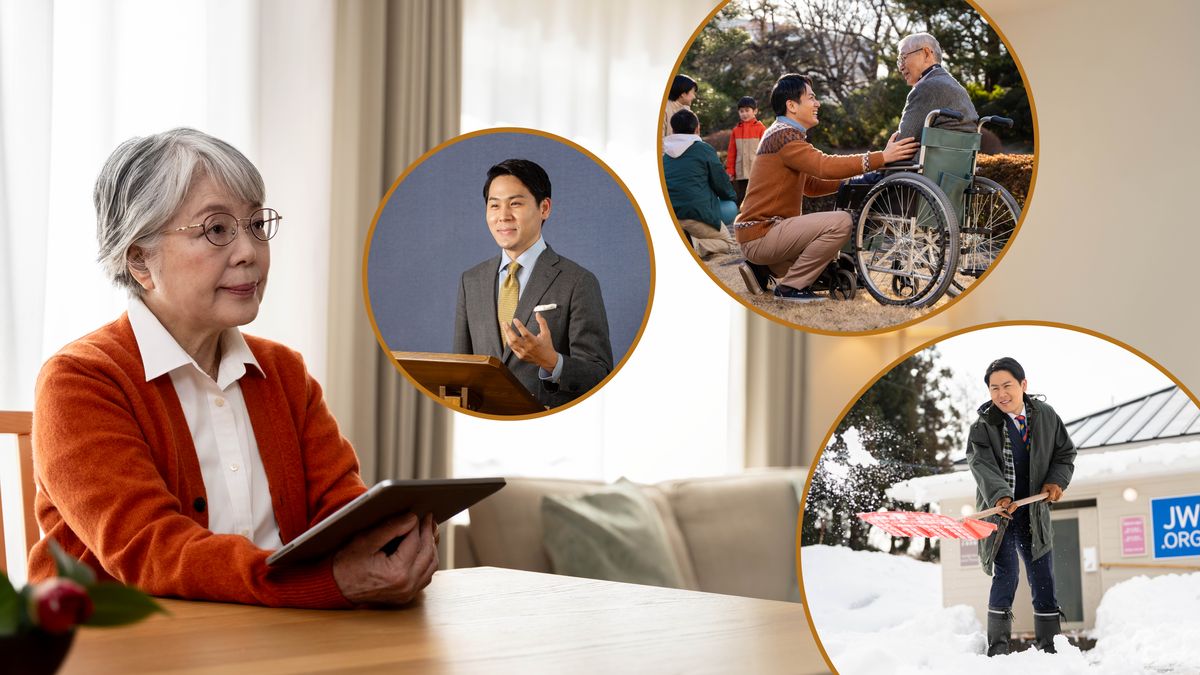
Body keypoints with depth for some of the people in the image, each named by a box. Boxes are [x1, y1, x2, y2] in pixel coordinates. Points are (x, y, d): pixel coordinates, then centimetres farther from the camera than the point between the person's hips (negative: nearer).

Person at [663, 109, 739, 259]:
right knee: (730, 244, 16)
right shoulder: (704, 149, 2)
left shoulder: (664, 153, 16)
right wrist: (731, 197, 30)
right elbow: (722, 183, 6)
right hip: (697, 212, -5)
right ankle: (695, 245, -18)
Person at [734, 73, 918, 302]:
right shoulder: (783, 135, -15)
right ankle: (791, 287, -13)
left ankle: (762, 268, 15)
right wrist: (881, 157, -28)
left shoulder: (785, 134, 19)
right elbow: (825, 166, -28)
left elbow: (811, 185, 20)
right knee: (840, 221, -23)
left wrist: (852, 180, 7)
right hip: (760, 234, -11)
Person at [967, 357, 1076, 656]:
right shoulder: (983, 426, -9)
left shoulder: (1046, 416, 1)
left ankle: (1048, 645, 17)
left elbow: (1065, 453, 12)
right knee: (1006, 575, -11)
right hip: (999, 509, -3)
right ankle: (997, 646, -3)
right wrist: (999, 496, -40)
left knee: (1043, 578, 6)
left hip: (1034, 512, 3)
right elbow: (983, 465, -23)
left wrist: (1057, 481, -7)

--------

WHAT IS REQUIRED
Could the entries above be restated word for word, with the pictures left out?

SOLVED PROBLEM
Body keypoints with depth for some of the people in the image, each named by a box. Boxes are [x1, y1, x2, y2] in pixel coordinates. Points are (x, y, d): pixel coordinates, then centimetres farther from the camera than the point between the person's hips (negative: nearer).

Person at [663, 109, 739, 259]:
right knee: (730, 244, 16)
right shoulder: (704, 149, 2)
left shoulder: (664, 153, 16)
right wrist: (731, 197, 30)
right elbow: (722, 183, 6)
right hip: (697, 212, -5)
right ankle: (695, 245, -18)
Person at [734, 73, 918, 302]:
right shoulder: (783, 135, -15)
right ankle: (791, 287, -13)
left ankle: (762, 268, 15)
right wrist: (881, 157, -28)
left shoulder: (785, 134, 19)
right elbow: (825, 166, -28)
left elbow: (811, 185, 20)
right knee: (840, 221, -23)
left wrist: (852, 180, 7)
right hip: (760, 234, -11)
Person at [967, 357, 1076, 656]:
right shoulder: (983, 426, -9)
left shoulder: (1046, 416, 1)
left ankle: (1048, 645, 17)
left elbow: (1065, 453, 12)
right knee: (1006, 575, -11)
right hip: (999, 509, -3)
right ankle: (997, 646, -3)
right wrist: (999, 496, -40)
left knee: (1043, 578, 6)
left hip: (1034, 512, 3)
right elbow: (983, 465, -23)
left wrist: (1057, 481, -7)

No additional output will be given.